Ce n’est de toutes façons par sur la validité des données ni sur la science du climat que portaient ces accusations: dès novembre 2009, il s’était rapidement avéré que les courriels ne contenaient rien d’incriminant, mais que l’objectif était de semer le doute dans une partie de l’opinion publique —qui plus est, à la veille de la rencontre annuelle des Nations unies sur les changements climatiques. 

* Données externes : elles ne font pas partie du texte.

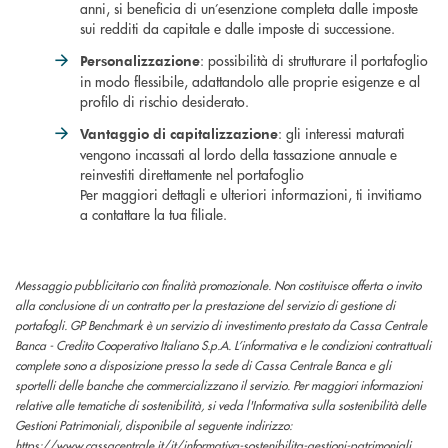
anni, si beneficia di un’esenzione completa dalle imposte
sui redditi da capitale e dalle imposte di successione.
: possibilità di strutturare il portafoglio
Personalizzazione
in modo flessibile, adattandolo alle proprie esigenze e al
profilo di rischio desiderato.
: gli interessi maturati
Vantaggio di capitalizzazione
vengono incassati al lordo della tassazione annuale e
reinvestiti direttamente nel portafoglio
Per maggiori dettagli e ulteriori informazioni, ti invitiamo
a contattare la tua filiale.
Messaggio pubblicitario con finalità promozionale. Non costituisce offerta o invito
alla conclusione di un contratto per la prestazione del servizio di gestione di
portafogli. GP Benchmark è un servizio di investimento prestato da Cassa Centrale
Banca - Credito Cooperativo Italiano S.p.A. L’informativa e le condizioni contrattuali
complete sono a disposizione presso la sede di Cassa Centrale Banca e gli
sportelli delle banche che commercializzano il servizio. Per maggiori informazioni
relative alle tematiche di sostenibilità, si veda l'Informativa sulla sostenibilità delle
Gestioni Patrimoniali, disponibile al seguente indirizzo:
https://www.cassacentrale.it/it/informativa-sostenibilita-gestioni-patrimoniali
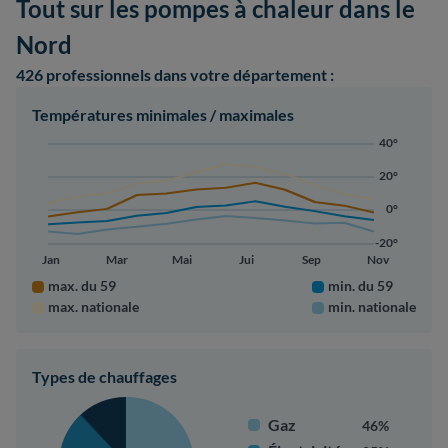
Tout sur les pompes à chaleur dans le
Nord
426 professionnels
dans votre département :
Températures minimales / maximales
40°
20°
0°
-20°
Jan
Mar
Mai
Jui
Sep
Nov
max. du 59
min. du 59
max. nationale
min. nationale
Types de chauffages
Gaz
46%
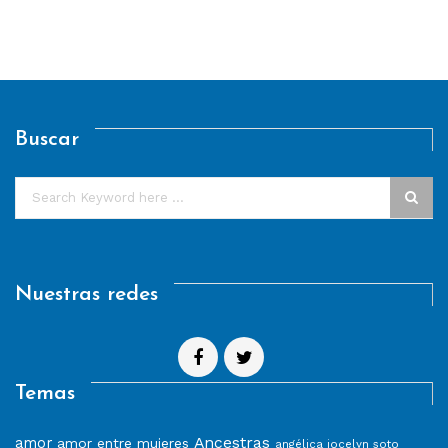
Buscar
Nuestras redes
Temas
Ancestras
amor
amor entre mujeres
angélica jocelyn soto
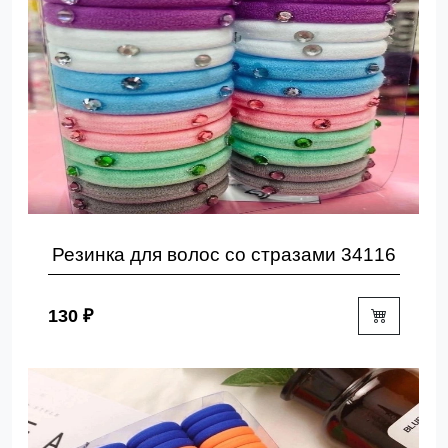
Резинка для волос со стразами 34116
130 ₽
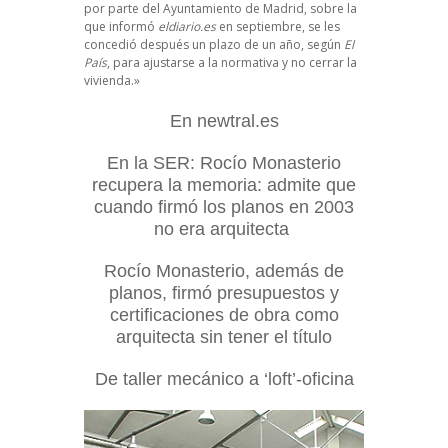
por parte del Ayuntamiento de Madrid, sobre la
que informó
eldiario.es
en septiembre, se les
concedió después un plazo de un año, según
El
País
, para ajustarse a la normativa y no cerrar la
vivienda.»
En newtral.es
En la SER: Rocío Monasterio
recupera la memoria: admite que
cuando firmó los planos en 2003
no era arquitecta
Rocío Monasterio, además de
planos, firmó presupuestos y
certificaciones de obra como
arquitecta sin tener el título
De taller mecánico a ‘loft’-oficina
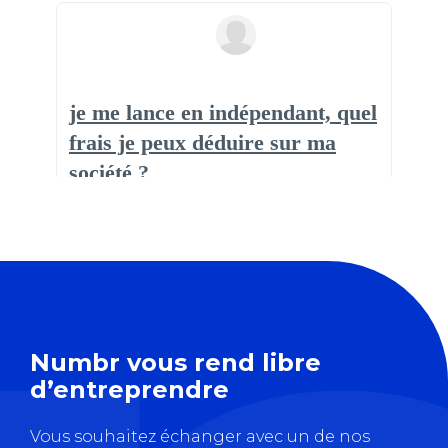
Numbr vous rend libre
d’entreprendre
Vous souhaitez échanger avec un de nos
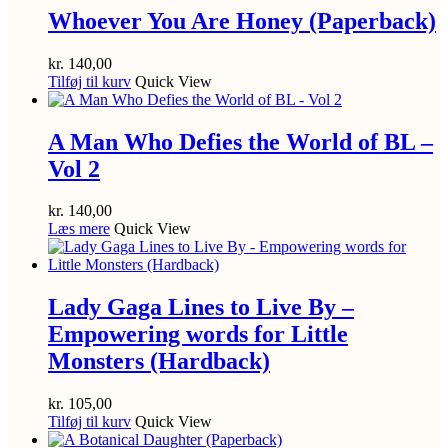
Whoever You Are Honey (Paperback)
kr.
140,00
Tilføj til kurv
Quick View
A Man Who Defies the World of BL –
Vol 2
kr.
140,00
Læs mere
Quick View
Lady Gaga Lines to Live By –
Empowering words for Little
Monsters (Hardback)
kr.
105,00
Tilføj til kurv
Quick View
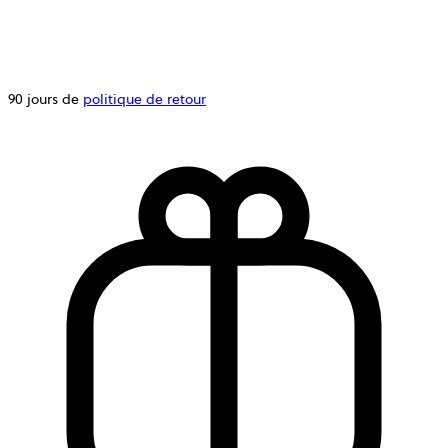
90 jours de
politique de retour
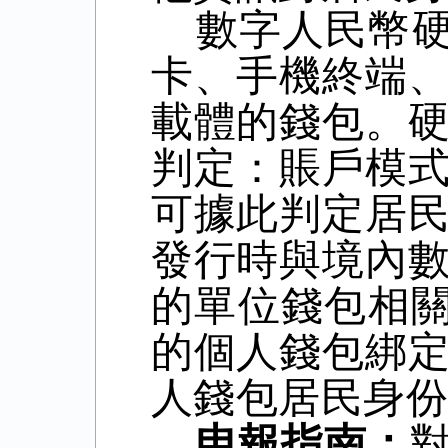
數字人民幣
卡、手機終端
載體的錢包。
判定：賬戶模
可據此判定居
發行時與境內
的單位錢包相
的個人錢包綁
人錢包居民身
申報指南：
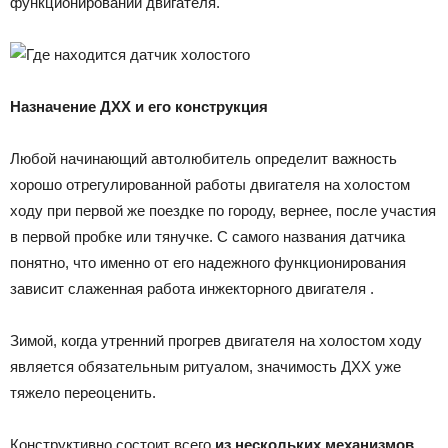
функционировании двигателя.
Назначение ДХХ и его конструкция
Любой начинающий автолюбитель определит важность
хорошо отрегулированной работы двигателя на холостом
ходу при первой же поездке по городу, вернее, после участия
в первой пробке или тянучке. С самого названия датчика
понятно, что именно от его надежного функционирования
зависит слаженная работа инжекторного двигателя .
Зимой, когда утренний прогрев двигателя на холостом ходу
является обязательным ритуалом, значимость ДХХ уже
тяжело переоценить.
Конструктивно состоит всего
из нескольких механизмов
.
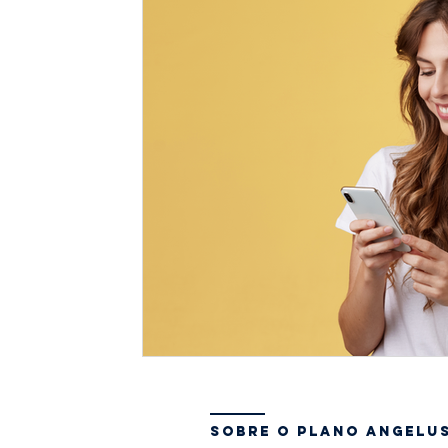
sobre o plano angelu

De la même façon, ce n’est pas sur la validité des données que porte l’actuel procès. En face de Michael Mann, deux personnes: Rand Simberg, analyste au groupe de réflexion conservateur Competitive Enterprise Institute (CEI) qui, en 2012, a comparé Mann à un abuseur sexuel d’enfants. Et Mark Steyn, blogueur au magazine conservateur National Review, qui a accusé Mann d’être un fraudeur. Le premier procès pour diffamation avait été intenté en 2012 contre les deux organismes. En 2021, un tribunal avait conclu que ces organismes ne pouvaient être tenus responsables des attaques. 

Le CEI est un de ces groupes qui, généreusement financés par l’industrie pétrolière, attaquent les climatologues depuis trois décennies. Mark Steyn, qui est né au Canada, est depuis longtemps un commentateur régulier chez FoxTV et d’autres médias et avait été décrit en 2004 comme « le plus toxique des chroniqueurs de droite que vous ayez jamais entendus ». 

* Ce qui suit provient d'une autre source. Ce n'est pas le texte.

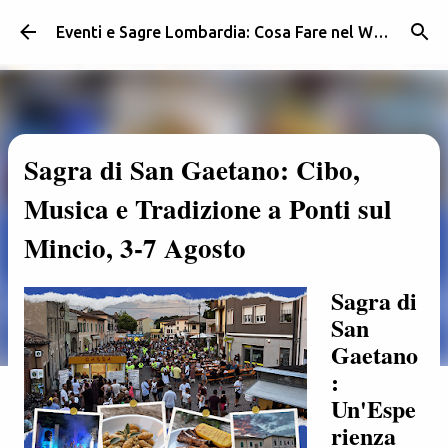
Passa ai contenuti principali
Eventi e Sagre Lombardia: Cosa Fare nel Weekend | Weekendidea
Sagra di San Gaetano: Cibo,
Musica e Tradizione a Ponti sul
Mincio, 3-7 Agosto
Sagra di
San
Gaetano
:
Un'Espe
rienza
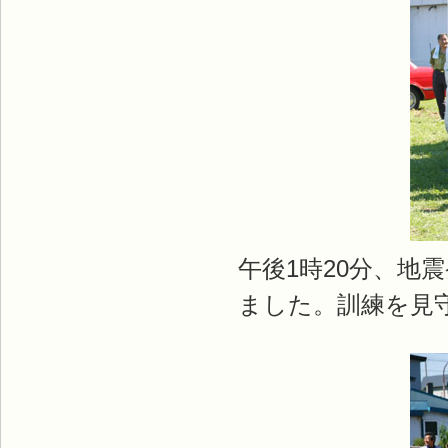
午後1時20分、地
ました。訓練を見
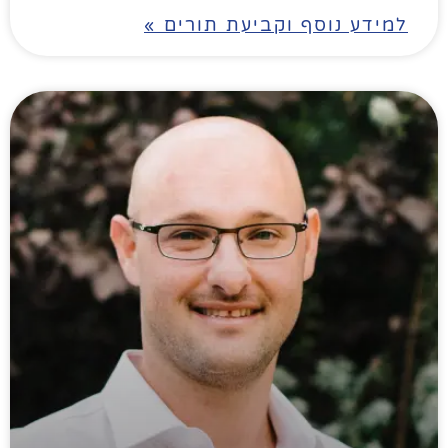
למידע נוסף וקביעת תורים »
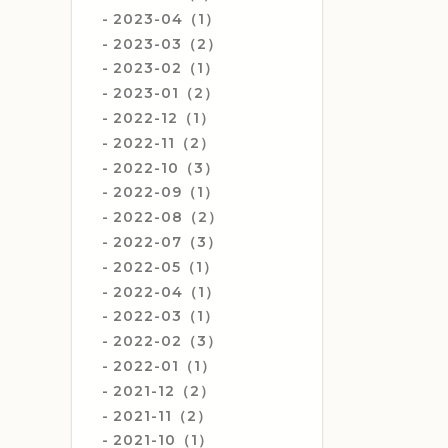
2023-04（1）
2023-03（2）
2023-02（1）
2023-01（2）
2022-12（1）
2022-11（2）
2022-10（3）
2022-09（1）
2022-08（2）
2022-07（3）
2022-05（1）
2022-04（1）
2022-03（1）
2022-02（3）
2022-01（1）
2021-12（2）
2021-11（2）
2021-10（1）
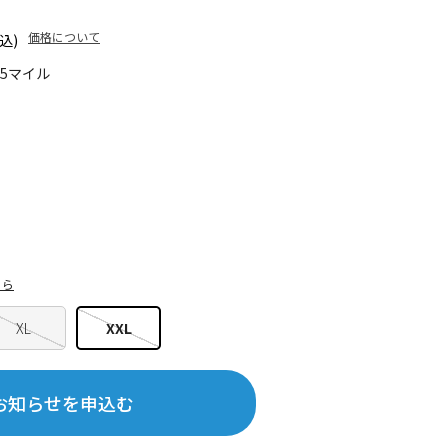
価格について
込)
85マイル
ちら
XL
XXL
お知らせを申込む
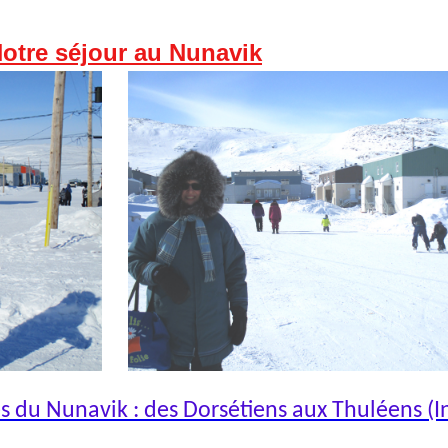
otre séjour au Nunavik
es du Nunavik
:
d
es Dorsétiens aux Thuléens (In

En 2017, l’organisme Union of Concerned Scientists avait publié un rapport sur la campagne de « harcèlement » contre Michael Mann pilotée par un réseau, dont fait partie le CEI, financé par deux magnats du pétrole: les frères Koch. 

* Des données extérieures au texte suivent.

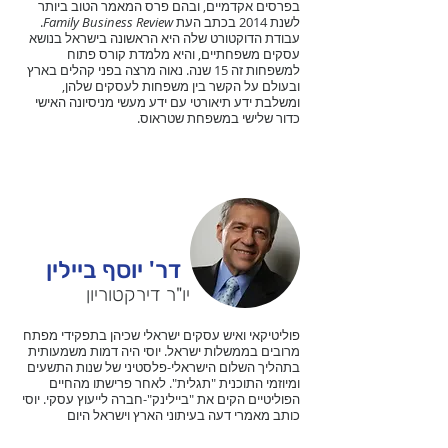
בפרסים אקדמיים, ובהם פרס המאמר הטוב ביותר
לשנת 2014 בכתב העת
Family Business Review
.
עבודת הדוקטורט שלה היא הראשונה בישראל בנושא
עסקים משפחתיים, והיא מלמדת קורס פתוח
למשפחות זה 15 שנה. נאוה מרצה בפני קהלים בארץ
ובעולם על הקשר בין משפחות לעסקים שלהן,
ומשלבת ידע תיאורטי עם ידע מעשי מניסיונה האישי
כדור שלישי במשפחת שטראוס.
דר' יוסף ביילין
יו"ר דירקטוריון
פוליטיקאי ואיש עסקים ישראלי שכיהן בתפקידי מפתח
מרובים בממשלות ישראל. יוסי היה דמות משמעותית
בתהליך השלום הישראלי-פלסטיני של שנות התשעים
ומיוזמי התוכנית "תגלית". לאחר פרישתו מהחיים
הפוליטיים הקים את "ביילינק"-חברה לייעוץ עסקי. יוסי
כותב מאמרי דעה בעיתוני הארץ וישראל היום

À l’ouverture du procès, qui est prévu pour durer jusqu’au début de février, Steyn et Simberg ont allégué être protégés par le premier amendement de la constitution, qui défend la liberté d’expression aux États-Unis. Tous deux ont continué de comparer Michael Mann à un prédateur sexuel de Pennsylvanie emprisonné en 2012. Et Steyn a promis aux jurés que le procès serait « divertissant ».

 

Mise à jour, 9 février : Michael Mann a remporté son procès. Les jurés ont déclaré coupables de diffamation Rand Simberg et Mark Steyn et les ont condamnés à payer conjointement 1 million$ en dommages punitifs à Michael Mann —99% de cette somme devant être payée par le Canadien Michael Steyn. L'avocat de Michael Mann avait demandé aux jurés de se poser cette question sur les deux accusés: croient-ils vraiment à tout ce qu'ils disent, ou ne font-ils que pousser un ordre du jour climatosceptique? Entre autres choses, Simberg avait reconnu n'avoir lu aucune des recherches de Mann lorsqu'il l'avait comparé (comme Steyn) à un pédophile notoire.